CRM/AF

Cath Lab Procedure

- Electrophysiology

Ablation for atrial fibrillation

These are procedures that take place in the catheter laboratory under local anaesthetic and sometimes with the addition of sedation administered into a vein. The procedure can be a day case procedure or sometimes requires an overnight stay. This procedure is performed if you have an issue with the electrical functioning of the heart.

The ablation procedure is slightly different depending on the underlying condition that is being treated.

Some examples of these procedures are described below.

This is a more procedure compared to other heart rhythm procedures. It is performed under local anaesthetic and will also generally involve the administration of sedation into a drip in your arm during the procedure. Occasionally the procedure is performed under general anaesthetic and your doctor will discuss this with you prior to the procedure. 


You will be asked to lie on your back in the catheter laboratory (cath lab) room. You will receive an injection of local anaesthetic in your groin. A small tube will be inserted into the vein of your groin which will be moved via the vein into the right side of your heart under x-ray guidance.


The abnormality of rhythm, known as atrial fibrillation, usually originates from the left side of the heart (the left atrium) and therefore during the procedure the doctor will cross the ablation tube / catheter into the left side of the heart (left atrium) across a small membrane connecting the right and left atria (top chambers of the heart)known as the interatrial septum, in a procedure called trans-septal puncture. 


Once the catheter reaches the left side of the heart the doctor will  use a special piece of equipment to perform a ‘mapping’ procedure of the left atrium to find where the abnormal rhythm (atrial fibrillation) is originating. The doctor will then apply heat energy (radiofrequency ablation) or cold energy (cryoablation) to these areas. These areas are usually  where the veins draining into the heart (pulmonary veins) meet the left atrium and why the procedure is sometimes referred to as ‘pulmonary vein isolation’. You may feel a degree of discomfort when the doctor is applying the energy to perform the ablation and  if this is the case  further pain relief or sedation via the drip in your arm can be provided.


The procedure generally lasts 2-3 hours but can sometimes take longer. You will stay overnight on the Cardiology ward following the procedure. Before the procedure you will usually be taking blood thinner medication (warfarin or NOAC/DOAC medication). This will usually be continued before and after the procedure but the bookings team will let you know about this. If you are not sure what to do with your medication please contact the team by calling the telephone number on your appointment letter.
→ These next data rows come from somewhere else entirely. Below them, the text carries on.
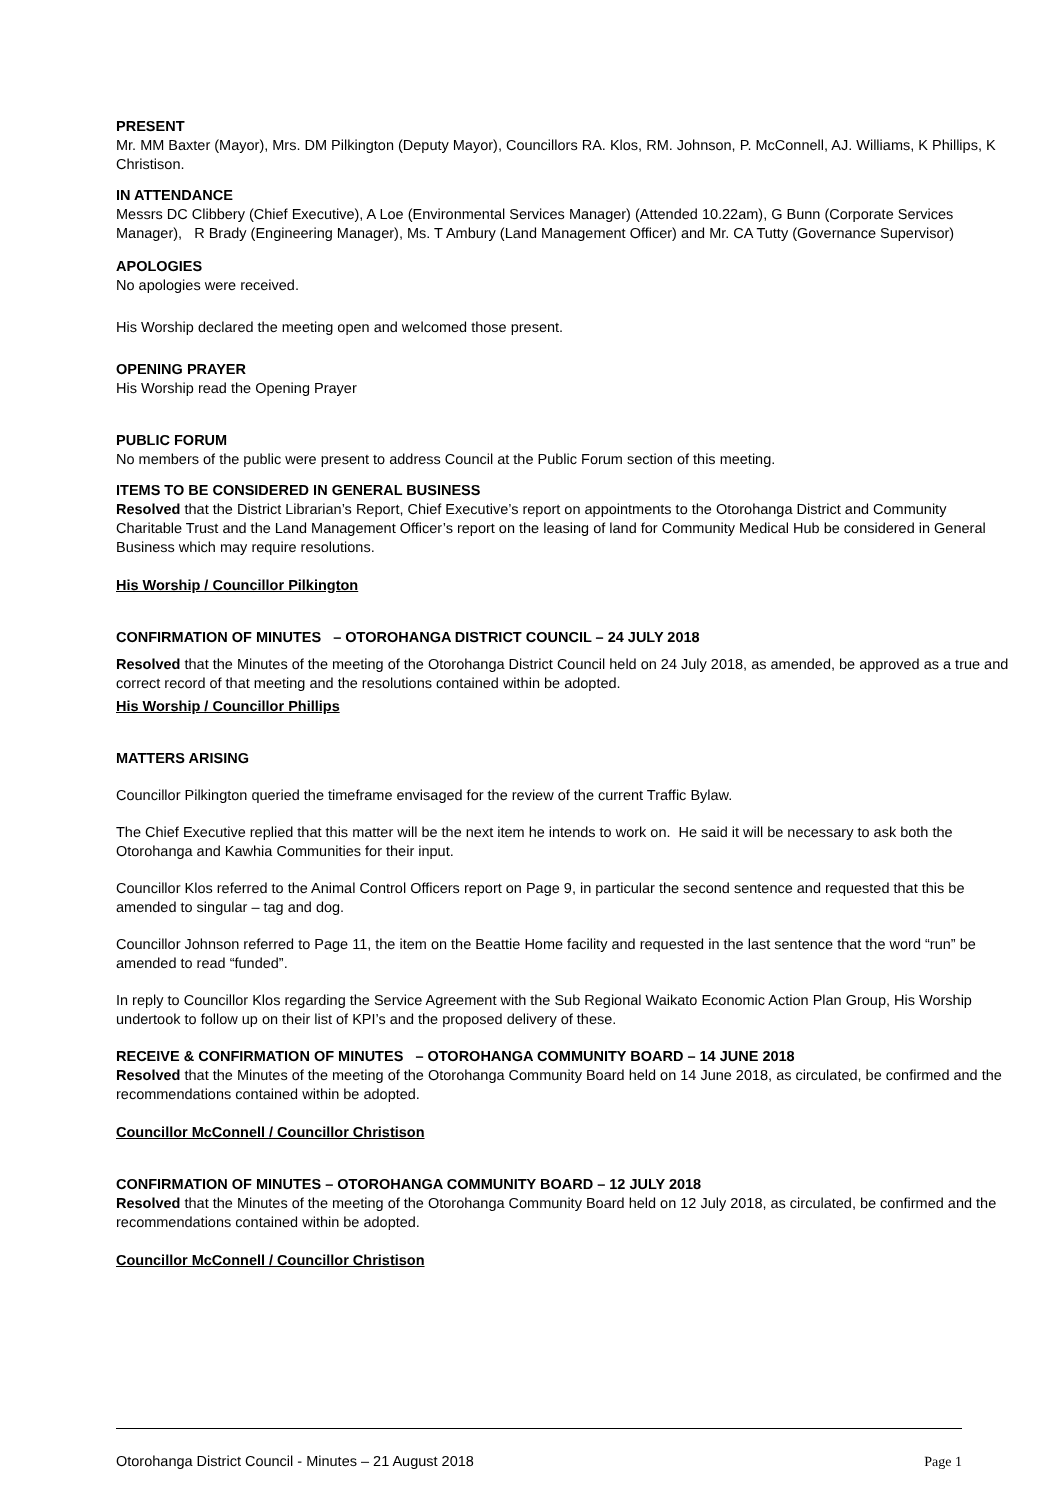PRESENT
Mr. MM Baxter (Mayor), Mrs. DM Pilkington (Deputy Mayor), Councillors RA. Klos, RM. Johnson, P. McConnell, AJ. Williams, K Phillips, K Christison.
IN ATTENDANCE
Messrs DC Clibbery (Chief Executive), A Loe (Environmental Services Manager) (Attended 10.22am), G Bunn (Corporate Services Manager), R Brady (Engineering Manager), Ms. T Ambury (Land Management Officer) and Mr. CA Tutty (Governance Supervisor)
APOLOGIES
No apologies were received.
His Worship declared the meeting open and welcomed those present.
OPENING PRAYER
His Worship read the Opening Prayer
PUBLIC FORUM
No members of the public were present to address Council at the Public Forum section of this meeting.
ITEMS TO BE CONSIDERED IN GENERAL BUSINESS
Resolved that the District Librarian’s Report, Chief Executive’s report on appointments to the Otorohanga District and Community Charitable Trust and the Land Management Officer’s report on the leasing of land for Community Medical Hub be considered in General Business which may require resolutions.
His Worship / Councillor Pilkington
CONFIRMATION OF MINUTES – OTOROHANGA DISTRICT COUNCIL – 24 JULY 2018
Resolved that the Minutes of the meeting of the Otorohanga District Council held on 24 July 2018, as amended, be approved as a true and correct record of that meeting and the resolutions contained within be adopted.
His Worship / Councillor Phillips
MATTERS ARISING
Councillor Pilkington queried the timeframe envisaged for the review of the current Traffic Bylaw.
The Chief Executive replied that this matter will be the next item he intends to work on. He said it will be necessary to ask both the Otorohanga and Kawhia Communities for their input.
Councillor Klos referred to the Animal Control Officers report on Page 9, in particular the second sentence and requested that this be amended to singular – tag and dog.
Councillor Johnson referred to Page 11, the item on the Beattie Home facility and requested in the last sentence that the word “run” be amended to read “funded”.
In reply to Councillor Klos regarding the Service Agreement with the Sub Regional Waikato Economic Action Plan Group, His Worship undertook to follow up on their list of KPI’s and the proposed delivery of these.
RECEIVE & CONFIRMATION OF MINUTES – OTOROHANGA COMMUNITY BOARD – 14 JUNE 2018
Resolved that the Minutes of the meeting of the Otorohanga Community Board held on 14 June 2018, as circulated, be confirmed and the recommendations contained within be adopted.
Councillor McConnell / Councillor Christison
CONFIRMATION OF MINUTES – OTOROHANGA COMMUNITY BOARD – 12 JULY 2018
Resolved that the Minutes of the meeting of the Otorohanga Community Board held on 12 July 2018, as circulated, be confirmed and the recommendations contained within be adopted.
Councillor McConnell / Councillor Christison
Otorohanga District Council - Minutes – 21 August 2018 Page 1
The success of the atrial fibrillation ablation procedure depends on a number of factors which your doctor will discuss with yo. Sometimes  you will require more than one procedure.
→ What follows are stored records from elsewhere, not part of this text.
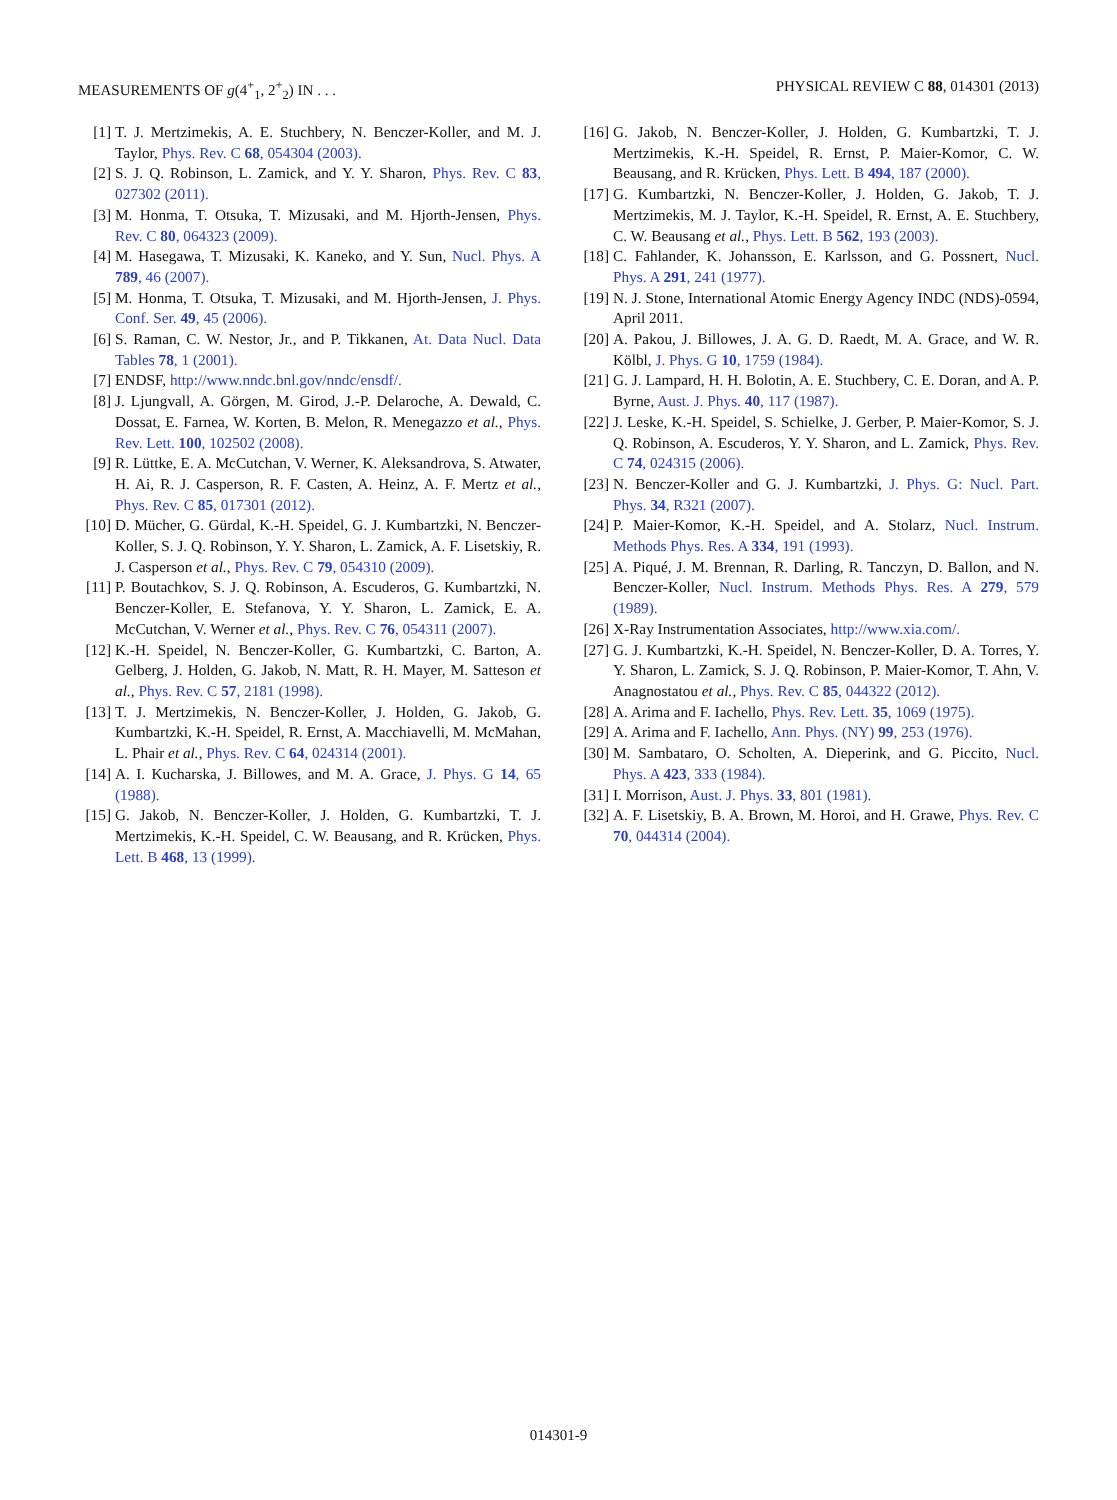MEASUREMENTS OF g(4<sup>+</sup><sub>1</sub>, 2<sup>+</sup><sub>2</sub>) IN . . . PHYSICAL REVIEW C 88, 014301 (2013)
[1] T. J. Mertzimekis, A. E. Stuchbery, N. Benczer-Koller, and M. J. Taylor, Phys. Rev. C 68, 054304 (2003).
[2] S. J. Q. Robinson, L. Zamick, and Y. Y. Sharon, Phys. Rev. C 83, 027302 (2011).
[3] M. Honma, T. Otsuka, T. Mizusaki, and M. Hjorth-Jensen, Phys. Rev. C 80, 064323 (2009).
[4] M. Hasegawa, T. Mizusaki, K. Kaneko, and Y. Sun, Nucl. Phys. A 789, 46 (2007).
[5] M. Honma, T. Otsuka, T. Mizusaki, and M. Hjorth-Jensen, J. Phys. Conf. Ser. 49, 45 (2006).
[6] S. Raman, C. W. Nestor, Jr., and P. Tikkanen, At. Data Nucl. Data Tables 78, 1 (2001).
[7] ENDSF, http://www.nndc.bnl.gov/nndc/ensdf/.
[8] J. Ljungvall, A. Görgen, M. Girod, J.-P. Delaroche, A. Dewald, C. Dossat, E. Farnea, W. Korten, B. Melon, R. Menegazzo et al., Phys. Rev. Lett. 100, 102502 (2008).
[9] R. Lüttke, E. A. McCutchan, V. Werner, K. Aleksandrova, S. Atwater, H. Ai, R. J. Casperson, R. F. Casten, A. Heinz, A. F. Mertz et al., Phys. Rev. C 85, 017301 (2012).
[10] D. Mücher, G. Gürdal, K.-H. Speidel, G. J. Kumbartzki, N. Benczer-Koller, S. J. Q. Robinson, Y. Y. Sharon, L. Zamick, A. F. Lisetskiy, R. J. Casperson et al., Phys. Rev. C 79, 054310 (2009).
[11] P. Boutachkov, S. J. Q. Robinson, A. Escuderos, G. Kumbartzki, N. Benczer-Koller, E. Stefanova, Y. Y. Sharon, L. Zamick, E. A. McCutchan, V. Werner et al., Phys. Rev. C 76, 054311 (2007).
[12] K.-H. Speidel, N. Benczer-Koller, G. Kumbartzki, C. Barton, A. Gelberg, J. Holden, G. Jakob, N. Matt, R. H. Mayer, M. Satteson et al., Phys. Rev. C 57, 2181 (1998).
[13] T. J. Mertzimekis, N. Benczer-Koller, J. Holden, G. Jakob, G. Kumbartzki, K.-H. Speidel, R. Ernst, A. Macchiavelli, M. McMahan, L. Phair et al., Phys. Rev. C 64, 024314 (2001).
[14] A. I. Kucharska, J. Billowes, and M. A. Grace, J. Phys. G 14, 65 (1988).
[15] G. Jakob, N. Benczer-Koller, J. Holden, G. Kumbartzki, T. J. Mertzimekis, K.-H. Speidel, C. W. Beausang, and R. Krücken, Phys. Lett. B 468, 13 (1999).
[16] G. Jakob, N. Benczer-Koller, J. Holden, G. Kumbartzki, T. J. Mertzimekis, K.-H. Speidel, R. Ernst, P. Maier-Komor, C. W. Beausang, and R. Krücken, Phys. Lett. B 494, 187 (2000).
[17] G. Kumbartzki, N. Benczer-Koller, J. Holden, G. Jakob, T. J. Mertzimekis, M. J. Taylor, K.-H. Speidel, R. Ernst, A. E. Stuchbery, C. W. Beausang et al., Phys. Lett. B 562, 193 (2003).
[18] C. Fahlander, K. Johansson, E. Karlsson, and G. Possnert, Nucl. Phys. A 291, 241 (1977).
[19] N. J. Stone, International Atomic Energy Agency INDC (NDS)-0594, April 2011.
[20] A. Pakou, J. Billowes, J. A. G. D. Raedt, M. A. Grace, and W. R. Kölbl, J. Phys. G 10, 1759 (1984).
[21] G. J. Lampard, H. H. Bolotin, A. E. Stuchbery, C. E. Doran, and A. P. Byrne, Aust. J. Phys. 40, 117 (1987).
[22] J. Leske, K.-H. Speidel, S. Schielke, J. Gerber, P. Maier-Komor, S. J. Q. Robinson, A. Escuderos, Y. Y. Sharon, and L. Zamick, Phys. Rev. C 74, 024315 (2006).
[23] N. Benczer-Koller and G. J. Kumbartzki, J. Phys. G: Nucl. Part. Phys. 34, R321 (2007).
[24] P. Maier-Komor, K.-H. Speidel, and A. Stolarz, Nucl. Instrum. Methods Phys. Res. A 334, 191 (1993).
[25] A. Piqué, J. M. Brennan, R. Darling, R. Tanczyn, D. Ballon, and N. Benczer-Koller, Nucl. Instrum. Methods Phys. Res. A 279, 579 (1989).
[26] X-Ray Instrumentation Associates, http://www.xia.com/.
[27] G. J. Kumbartzki, K.-H. Speidel, N. Benczer-Koller, D. A. Torres, Y. Y. Sharon, L. Zamick, S. J. Q. Robinson, P. Maier-Komor, T. Ahn, V. Anagnostatou et al., Phys. Rev. C 85, 044322 (2012).
[28] A. Arima and F. Iachello, Phys. Rev. Lett. 35, 1069 (1975).
[29] A. Arima and F. Iachello, Ann. Phys. (NY) 99, 253 (1976).
[30] M. Sambataro, O. Scholten, A. Dieperink, and G. Piccito, Nucl. Phys. A 423, 333 (1984).
[31] I. Morrison, Aust. J. Phys. 33, 801 (1981).
[32] A. F. Lisetskiy, B. A. Brown, M. Horoi, and H. Grawe, Phys. Rev. C 70, 044314 (2004).
014301-9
Common complications following ablation for atrial fibrillation include. chest pain (both during the procedure and following the procedure) and bleeding and bruising in the groin. Rare complications include damage to the electrical conductions fibres of the heart requiring a pacemaker (1 in 200), damage to the blood vessels in the groin requiring repair (1 in 1000), damage to the heart causing blood to accumulate around the heart (pericardial effusion, 1 in 100), stroke (1 in 200), narrowing of the veins leading into the heart (pulmonary vein stenosis, 1 in 1000), damage to the phrenic nerve causing potential breathing/bowel problems (1 in 200 to 1 in 1000) and death (1 in 1000). These risks will be different for each patient and are only quoted as a guide. You can discuss  with your Cardiologist about your individual risk of the procedure.


The procedure is successful in 60-90% of patients, although some patients will need multiple procedures and you should discuss with your Cardiologist your individual chances of success.
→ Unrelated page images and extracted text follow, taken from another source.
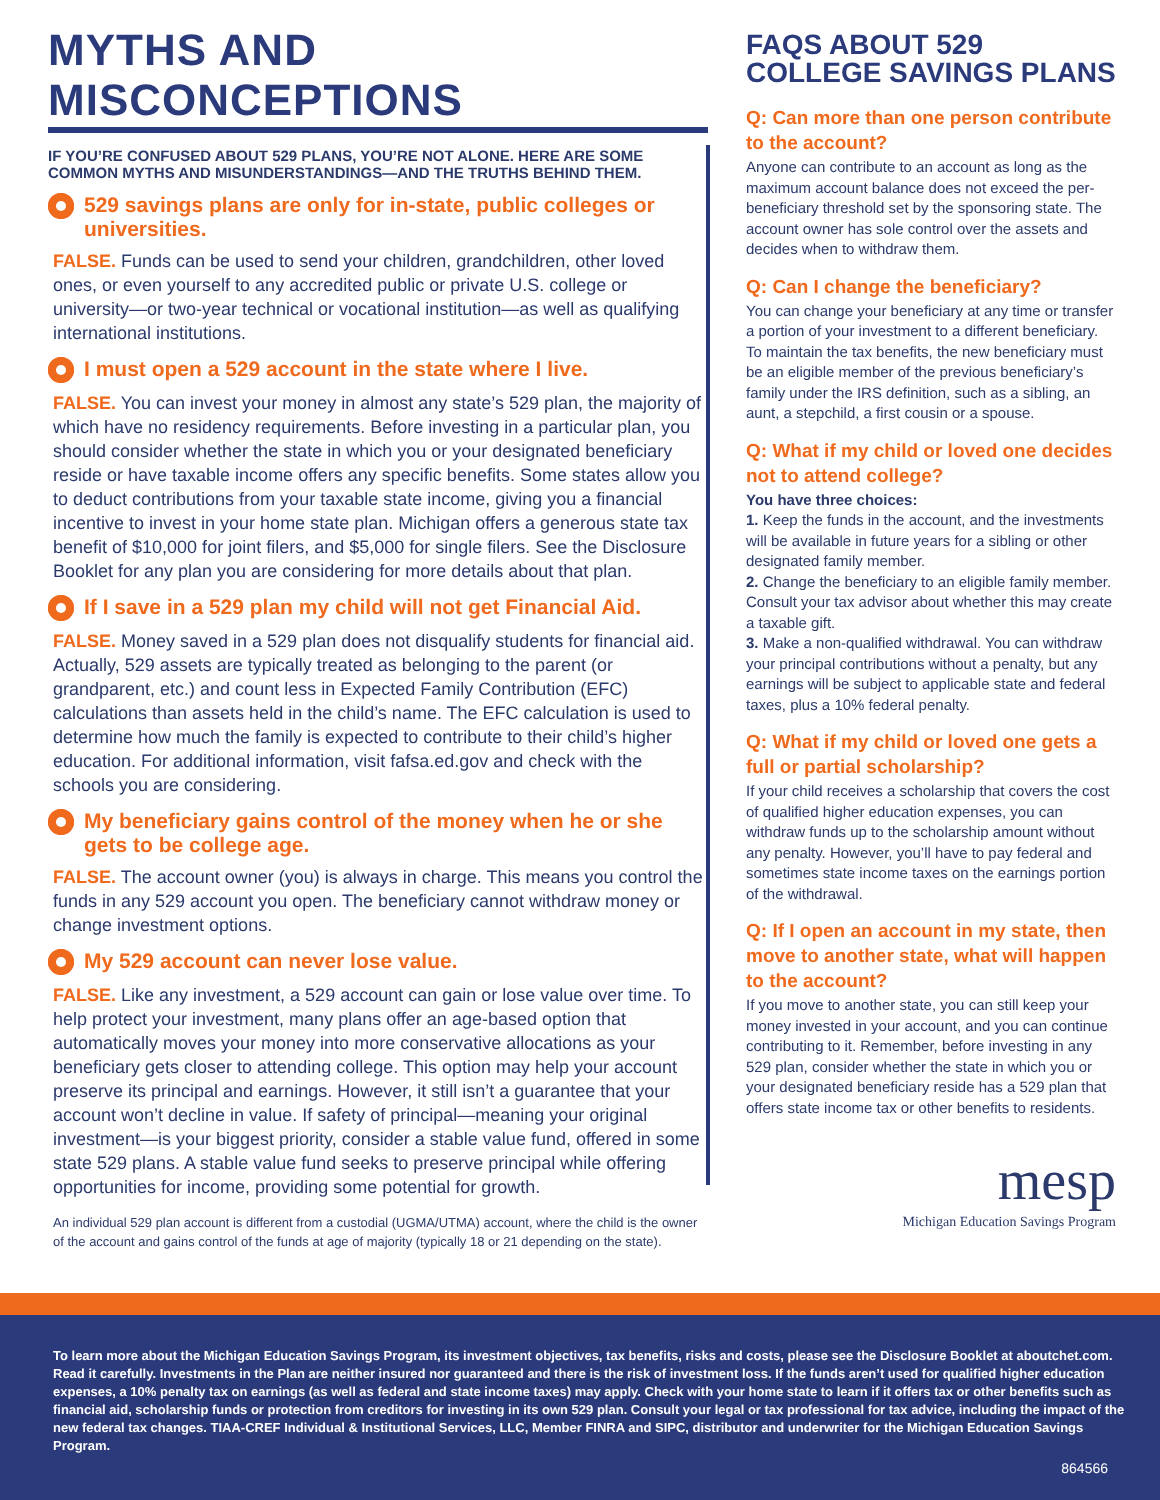MYTHS AND MISCONCEPTIONS
IF YOU’RE CONFUSED ABOUT 529 PLANS, YOU’RE NOT ALONE. HERE ARE SOME COMMON MYTHS AND MISUNDERSTANDINGS—AND THE TRUTHS BEHIND THEM.
529 savings plans are only for in-state, public colleges or universities.
FALSE. Funds can be used to send your children, grandchildren, other loved ones, or even yourself to any accredited public or private U.S. college or university—or two-year technical or vocational institution—as well as qualifying international institutions.
I must open a 529 account in the state where I live.
FALSE. You can invest your money in almost any state’s 529 plan, the majority of which have no residency requirements. Before investing in a particular plan, you should consider whether the state in which you or your designated beneficiary reside or have taxable income offers any specific benefits. Some states allow you to deduct contributions from your taxable state income, giving you a financial incentive to invest in your home state plan. Michigan offers a generous state tax benefit of $10,000 for joint filers, and $5,000 for single filers. See the Disclosure Booklet for any plan you are considering for more details about that plan.
If I save in a 529 plan my child will not get Financial Aid.
FALSE. Money saved in a 529 plan does not disqualify students for financial aid. Actually, 529 assets are typically treated as belonging to the parent (or grandparent, etc.) and count less in Expected Family Contribution (EFC) calculations than assets held in the child’s name. The EFC calculation is used to determine how much the family is expected to contribute to their child’s higher education. For additional information, visit fafsa.ed.gov and check with the schools you are considering.
My beneficiary gains control of the money when he or she gets to be college age.
FALSE. The account owner (you) is always in charge. This means you control the funds in any 529 account you open. The beneficiary cannot withdraw money or change investment options.
My 529 account can never lose value.
FALSE. Like any investment, a 529 account can gain or lose value over time. To help protect your investment, many plans offer an age-based option that automatically moves your money into more conservative allocations as your beneficiary gets closer to attending college. This option may help your account preserve its principal and earnings. However, it still isn’t a guarantee that your account won’t decline in value. If safety of principal—meaning your original investment—is your biggest priority, consider a stable value fund, offered in some state 529 plans. A stable value fund seeks to preserve principal while offering opportunities for income, providing some potential for growth.
An individual 529 plan account is different from a custodial (UGMA/UTMA) account, where the child is the owner of the account and gains control of the funds at age of majority (typically 18 or 21 depending on the state).
FAQS ABOUT 529
COLLEGE SAVINGS PLANS
Q: Can more than one person contribute to the account?
Anyone can contribute to an account as long as the maximum account balance does not exceed the per-beneficiary threshold set by the sponsoring state. The account owner has sole control over the assets and decides when to withdraw them.
Q: Can I change the beneficiary?
You can change your beneficiary at any time or transfer a portion of your investment to a different beneficiary. To maintain the tax benefits, the new beneficiary must be an eligible member of the previous beneficiary’s family under the IRS definition, such as a sibling, an aunt, a stepchild, a first cousin or a spouse.
Q: What if my child or loved one decides not to attend college?
You have three choices:
1. Keep the funds in the account, and the investments will be available in future years for a sibling or other designated family member.
2. Change the beneficiary to an eligible family member. Consult your tax advisor about whether this may create a taxable gift.
3. Make a non-qualified withdrawal. You can withdraw your principal contributions without a penalty, but any earnings will be subject to applicable state and federal taxes, plus a 10% federal penalty.
Q: What if my child or loved one gets a full or partial scholarship?
If your child receives a scholarship that covers the cost of qualified higher education expenses, you can withdraw funds up to the scholarship amount without any penalty. However, you’ll have to pay federal and sometimes state income taxes on the earnings portion of the withdrawal.
Q: If I open an account in my state, then move to another state, what will happen to the account?
If you move to another state, you can still keep your money invested in your account, and you can continue contributing to it. Remember, before investing in any 529 plan, consider whether the state in which you or your designated beneficiary reside has a 529 plan that offers state income tax or other benefits to residents.
mesp
Michigan Education Savings Program
To learn more about the Michigan Education Savings Program, its investment objectives, tax benefits, risks and costs, please see the Disclosure Booklet at aboutchet.com. Read it carefully. Investments in the Plan are neither insured nor guaranteed and there is the risk of investment loss. If the funds aren’t used for qualified higher education expenses, a 10% penalty tax on earnings (as well as federal and state income taxes) may apply. Check with your home state to learn if it offers tax or other benefits such as financial aid, scholarship funds or protection from creditors for investing in its own 529 plan. Consult your legal or tax professional for tax advice, including the impact of the new federal tax changes. TIAA-CREF Individual & Institutional Services, LLC, Member FINRA and SIPC, distributor and underwriter for the Michigan Education Savings Program.
864566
Sometimes you will need a transoesophageal echocardiogram prior to your ablation procedure.

Main points:

1. A procedure usually performed as an overnight procedure under local anaesthetic and sedation.

2. Wires are passed to the heart from the leg, allowing your doctor to make an electrical map of the heart and target the sites causing the AF which are often on the left side of the heart

3. When areas of the heart responsible for a short-circuit is identified, these can be targeted with the aim of curing an arrhythmia.


You should always talk to your healthcare team about any procedure you're going to have and make sure it is right for you.